In September 2024, the Central Bank of Nigeria (CBN) reported a significant increase in currency circulating outside banks, which surged by 66.2 percent year-on-year, reaching N4.02 trillion from N2.42 trillion in September 2023. This remarkable growth of N1.60 trillion indicates a strong trend where the public is favoring cash retention outside formal banking institutions, suggesting potential shifts in consumer behavior and preferences. Month-on-month, the currency outside banks experienced a more modest growth of 3.8 percent, an increase of N147.9 billion from August 2024’s figure of N3.87 trillion. Such trends could have far-reaching implications for banks’ liquidity and the Central Bank’s monetary policy strategy.

The CBN’s data reveals that a staggering 93.1 percent of the total currency in circulation was held outside banks in September 2024, compared to 87.5 percent in the same month a year prior. This remarkable increase may signal a decline in public trust in banking systems, exacerbated by rising inflation and a historically cash-dependent informal economy in Nigeria. The high percentage of cash outside banks not only raises concerns regarding trust and stability in financial institutions but also risks impeding efficient channeling of funds into productive investments, potentially stunting economic growth and development.

In agreement with this trend, the total currency in circulation, which includes both currency outside banks and currency held within banks, also witnessed a notable year-on-year increase of 56.1 percent, growing from N2.76 trillion in September 2023 to N4.31 trillion in September 2024. This growth represented an increase of N1.55 trillion and occurred alongside a month-on-month rise of 4.0 percent, adding N166.2 billion to the previously recorded N4.14 trillion. The increase in cash held outside the banking sector was significantly more pronounced than the rise in the total currency in circulation, indicating a shift in how Nigerians prefer to manage their finances.
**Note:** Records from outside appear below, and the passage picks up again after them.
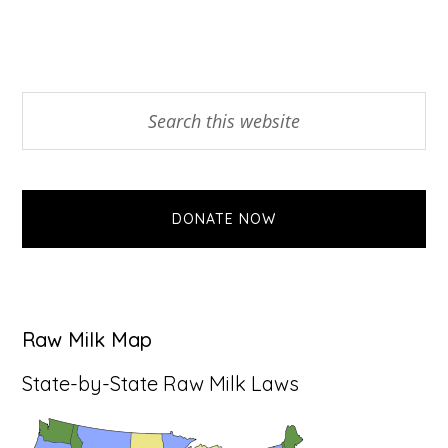
Primary
Search
this
Sidebar
website
DONATE NOW
Raw Milk Map
State-by-State Raw Milk Laws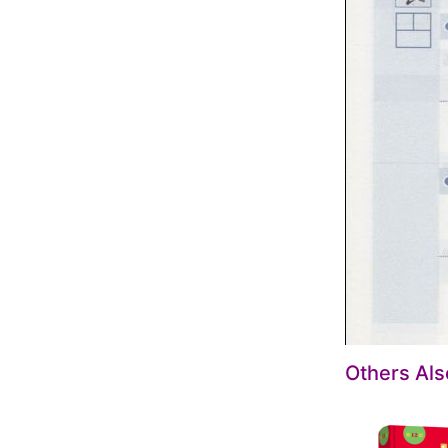
Others Al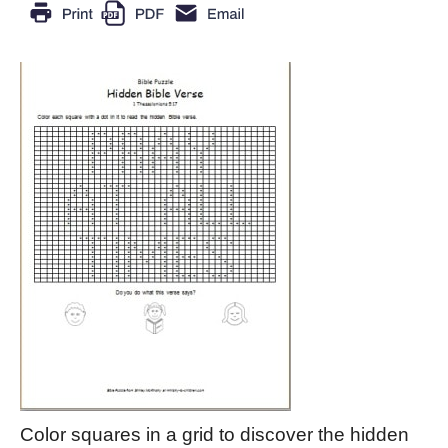
Color squares in a grid to discover the hidden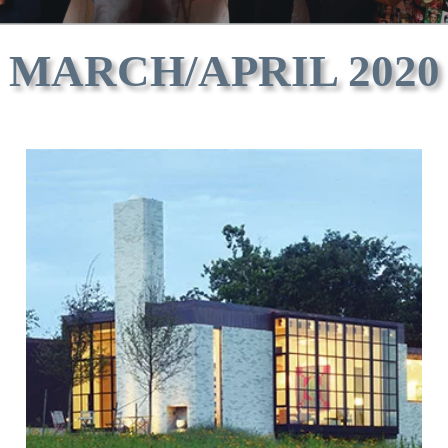
MARCH/APRIL 2020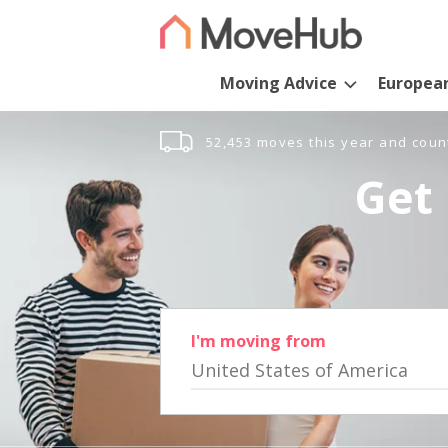
Moving Advice
Europea
52,453 moves this year and coun
Get 
I'm moving from
United States of America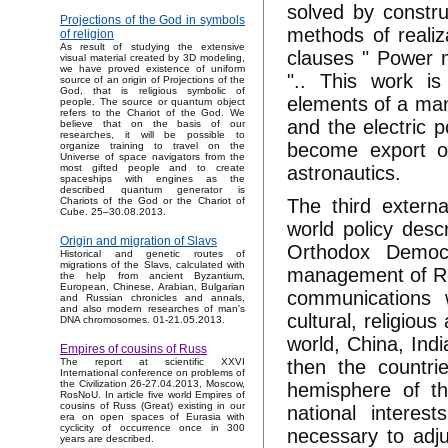
solved by constr
Projections of the God in symbols
methods of realiz
of religion
As result of studying the extensive
clauses " Power m
visual material created by 3D modeling,
we have proved existence of uniform
".. This work is
source of an origin of Projections of the
God, that is religious symbolic of
elements of a man
people. The source or quantum object
refers to the Chariot of the God. We
and the electric 
believe that on the basis of our
researches, it will be possible to
become export of
organize training to travel on the
Universe of space navigators from the
astronautics.
most gifted people and to create
spaceships with engines as the
described quantum generator is
The third externa
Chariots of the God or the Chariot of
Cube. 25–30.08.2013.
world policy desc
Origin and migration of Slavs
Orthodox Democr
Historical and genetic routes of
migrations of the Slavs, calculated with
management of Rus
the help from ancient Byzantium,
European, Chinese, Arabian, Bulgarian
communications w
and Russian chronicles and annals,
and also modern researches of man's
cultural, religiou
DNA chromosomes. 01-21.05.2013.
world, China, Ind
Empires of cousins of Russ
then the countri
The report at scientific XXVI
International conference on problems of
the Civilization 26-27.04.2013, Moscow,
hemisphere of th
RosNoU. In article five world Empires of
cousins of Russ (Great) existing in our
national interes
era on open spaces of Eurasia with
cyclicity of occurrence once in 300
necessary to adju
years are described.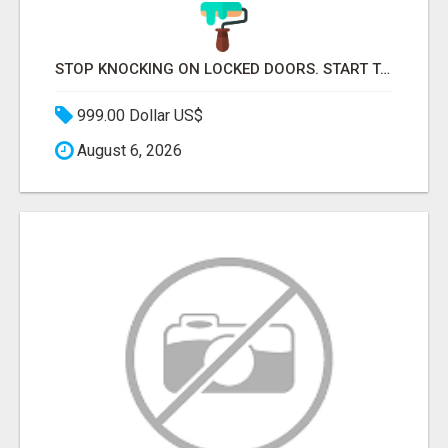
STOP KNOCKING ON LOCKED DOORS. START TALKING TO C-STORE BUYERS WHO ACTUALLY ORDER.
999.00 Dollar US$
August 6, 2026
In response to the apparent cash shortages and increased demand for currency, the CBN announced in early September its intention to sanction banks that fail to ensure adequate cash availability for their automated teller machines (ATMs). This move indicates the bank’s commitment to improving cash flow within the financial system. Additionally, the CBN plans to inject N1.4 trillion into circulation over the next three months, aimed specifically at relieving cash shortages experienced at ATMs and bank branches. This strategy highlights the central bank’s active role in addressing the liquidity issues facing the banking sector.
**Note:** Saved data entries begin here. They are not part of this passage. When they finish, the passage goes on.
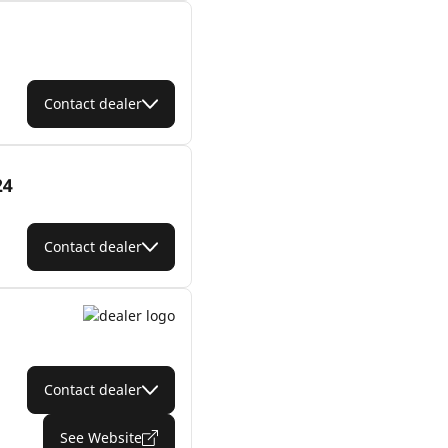
Contact dealer
24
Contact dealer
Contact dealer
See Website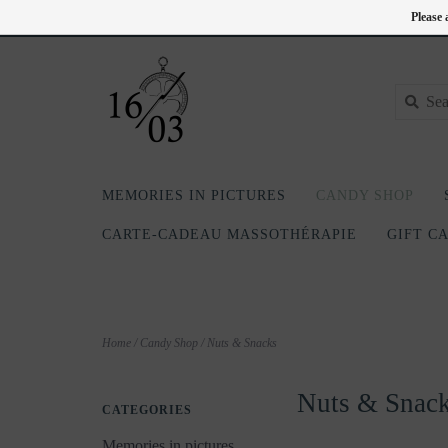
EN
418-240-6181
Login
Please 
MEMORIES IN PICTURES
CANDY SHOP
CARTE-CADEAU MASSOTHÉRAPIE
GIFT C
Home
/
Candy Shop
/
Nuts & Snacks
Nuts & Snac
CATEGORIES
Memories in pictures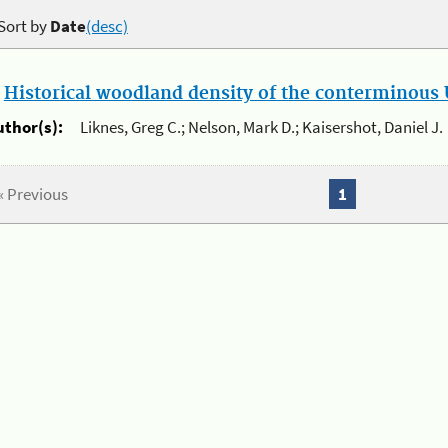
Sort by
Date
(desc)
.
Historical woodland density of the conterminous U
uthor(s):
Liknes, Greg C.; Nelson, Mark D.; Kaisershot, Daniel J.
« Previous
1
Furthermore, despite the tightening measures adopted by the CBN’s Monetary Policy Committee to manage excess liquidity and combat inflation, money supply in Nigeria grew substantially by 62.8 percent year-on-year in September 2024. The M3 measure, which captures broad money supply, reached N108.95 trillion compared to N66.94 trillion in September 2023. Month-on-month, this metric increased by 1.6 percent, rising from N107.19 trillion in August 2024. Such significant changes in money supply suggest that, despite the policy efforts aimed at curbing inflation, factors like increased currency outside banks may be contributing to overall economic pressures.
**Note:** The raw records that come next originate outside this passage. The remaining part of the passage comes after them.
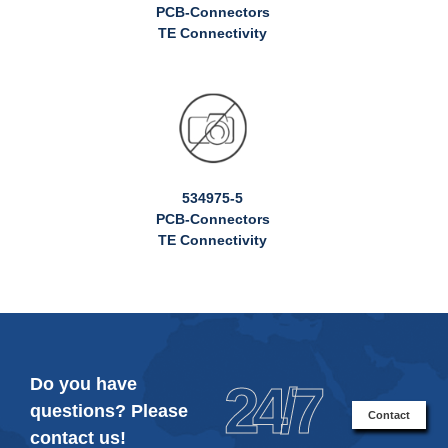
PCB-Connectors
TE Connectivity
534975-5
PCB-Connectors
TE Connectivity
Do you have
24/7
questions? Please
Contact
contact us!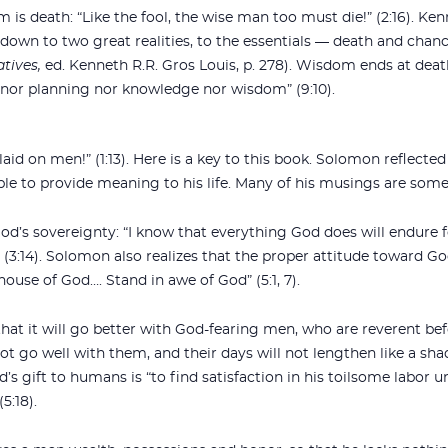
 is death: “Like the fool, the wise man too must die!” (2:16). Ken
down to two great realities, to the essentials — death and chance
atives,
ed. Kenneth R.R. Gros Louis, p. 278). Wisdom ends at death
 nor planning nor knowledge nor wisdom” (9:10).
id on men!” (1:13). Here is a key to this book. Solomon reflected
e to provide meaning to his life. Many of his musings are some
d’s sovereignty: “I know that everything God does will endure 
” (3:14). Solomon also realizes that the proper attitude toward G
ouse of God…. Stand in awe of God” (5:1, 7).
at it will go better with God-fearing men, who are reverent be
ot go well with them, and their days will not lengthen like a shado
d’s gift to humans is “to find satisfaction in his toilsome labor 
5:18).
The rising trend of currency being retained outside the banking system raises questions about the efficacy of monetary policy and the financial strategies adopted by the CBN. Concerns related to inflation, economic stability, and trust issues within the banking sector must be carefully navigated. If people continue to favor cash outside banks, it could lead to persistent liquidity challenges for financial institutions, further complicating the CBN’s ability to manage the nation’s economic health effectively. Striking a balance between ensuring cash availability, encouraging the use of formal banking channels, and managing inflation will be essential in fostering a stable economic environment in Nigeria moving forward.